◆ **Enunciado 1**
Según el texto sobre los diarios de Abelardo Castillo, ¿qué años abarca el primer tomo?
◆ **Enunciado 2**
Copia sin cambios un pasaje del texto sobre los diarios de Castillo: empieza en las palabras que contienen "La aparición reciente del segundo" y detente después de "a su pesar.".

◆ **Bloque de texto**
========================================
La vida secreta de un escritor: los diarios de Abelardo Castillo
El pasado 23 de mayo, se publicó el segundo tomo de los Diarios de Abelardo Castillo, uno de los narradores más importantes de la literatura argentina. Compartimos esta nota en la que además de dar la noticia, se reflexiona sobre los diarios de escritores en general.
La aparición reciente del segundo tomo de sus anotaciones personales, correspondiente al lapso entre 1992- 2006, revela nuevos aspectos del gran cuentista argentino. Su enemistad con Sabato, su amor por Sylvia Iparraguirre y cómo la muerte fue ingresando en su vida muy a su pesar.
En la literatura argentina no abundan los diarios de escritores. No hay
un gran corpus. Pero estas rarezas, estas excepciones, son grandes
libros. El Borges de Bioy Casares, tal vez el mejor libro del siglo XXI. Pero también los de Piglia y los de Mastronardi. ¿A Gombrowicz
se lo puede considerar un escritor argentino? Al menos como capricho se
pueden incorporar sus diarios. Con algo de laxitud se pueden sumar a
esta enumeración los escritos personales los papeles de Walsh compilados por Daniel Link y los cinco tomos del epistolario de Cortázar. Hubo que forzar los ejemplos para alargar la lista.
Cinco años atrás apareció el primer tomo de los Diarios de Abelardo Castillo.
Ese volumen cubría desde 1954 a 1991. Con la aparición reciente del
segundo tomo, correspondiente al lapso entre 1992- 2006 se completa la
obra.
========================================
◆ **Fragmento del listado**
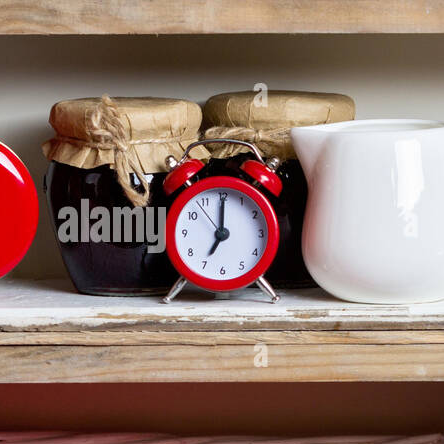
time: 7:00
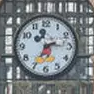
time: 2:35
========================================
◆ **Respuesta 1**
De 1954 a 1991.

◆ **Respuesta 2**
La aparición reciente del segundo tomo de sus anotaciones personales, correspondiente al lapso entre 1992- 2006, revela nuevos aspectos del gran cuentista argentino. Su enemistad con Sabato, su amor por Sylvia Iparraguirre y cómo la muerte fue ingresando en su vida muy a su pesar.